Percutaneous Cystolithotripsy As A Reliable Modality To Treat Pediatric Vesiculolithiasis
Background: Primary vesical stones are common in children in underdeveloped and developing countries. The treatment options available for managing bladder calculi include transurethral cystolithotripsy, open cystolithotomy and shock wave lithotripsy (SWL). Although the majority of vesical calculi in adults can be treated by transurethral lithotripsy, this procedure is restricted in children due to the narrow caliber of the urethra. For this reason, percutaneous cystolithotripsy (PCCL) is a good choice as a safe and effective method for the treatment of bladder stones in children.

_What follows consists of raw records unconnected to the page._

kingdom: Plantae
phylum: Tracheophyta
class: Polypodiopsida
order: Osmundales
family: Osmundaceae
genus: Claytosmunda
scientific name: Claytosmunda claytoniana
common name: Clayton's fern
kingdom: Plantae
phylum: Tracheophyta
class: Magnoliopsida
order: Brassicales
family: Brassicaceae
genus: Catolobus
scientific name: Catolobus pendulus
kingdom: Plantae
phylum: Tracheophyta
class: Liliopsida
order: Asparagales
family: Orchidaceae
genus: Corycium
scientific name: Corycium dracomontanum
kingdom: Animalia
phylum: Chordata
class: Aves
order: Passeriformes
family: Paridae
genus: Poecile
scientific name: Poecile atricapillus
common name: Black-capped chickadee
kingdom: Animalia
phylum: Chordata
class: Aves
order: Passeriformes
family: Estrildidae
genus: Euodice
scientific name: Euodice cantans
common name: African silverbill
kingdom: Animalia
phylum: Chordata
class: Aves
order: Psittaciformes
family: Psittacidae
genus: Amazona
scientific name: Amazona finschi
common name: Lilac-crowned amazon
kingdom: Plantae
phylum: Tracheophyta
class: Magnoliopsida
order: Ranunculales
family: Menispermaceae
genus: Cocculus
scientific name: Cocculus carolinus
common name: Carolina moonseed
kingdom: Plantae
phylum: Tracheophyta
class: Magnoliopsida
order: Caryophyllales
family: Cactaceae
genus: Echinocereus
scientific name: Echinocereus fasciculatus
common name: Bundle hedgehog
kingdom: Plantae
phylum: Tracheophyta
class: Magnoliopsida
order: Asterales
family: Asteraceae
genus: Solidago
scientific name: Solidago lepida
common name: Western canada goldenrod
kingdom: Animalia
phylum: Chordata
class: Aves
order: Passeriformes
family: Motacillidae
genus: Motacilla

Aim of the Study: The study was aimed to evaluate outcome of PCCL in pediatric population coming with vesiculolithiasis in our center.
Materials and Methods: Pediatric age group patients diagnosed as vesical calculus were undertaken for PCCL. Ten patients who presented between November 2014 to December 2015, were included. The procedure was done under general anesthesia. After performing cystoscopy, suprapubic puncture was made and tract dilated up to 26 Fr. Nephroscope was used for visualization and pneumatic lithotripsy for fragmentation of the stone followed by removal of st nd all fragments. Perurethral and suprapubic catheters were placed at the end to be removed on 1 and 2 post operative day, respectively.
Results: Median age of the patients was 5.5 (3-13) years. Majority were male patients from hilly region of western Nepal. Mean stone size was 15 mm. All patients were rendered stone free with average operative time of 32.2 minutes. Except one minor complication of mucosal injury patients were discharged after mean hospital stay of 3.9 days.
Conclusion: Percutaneous suprapubic lithotripsy is a safe and effective method for the treatment of bladder stones in children. It is fast and associated with negligible complications.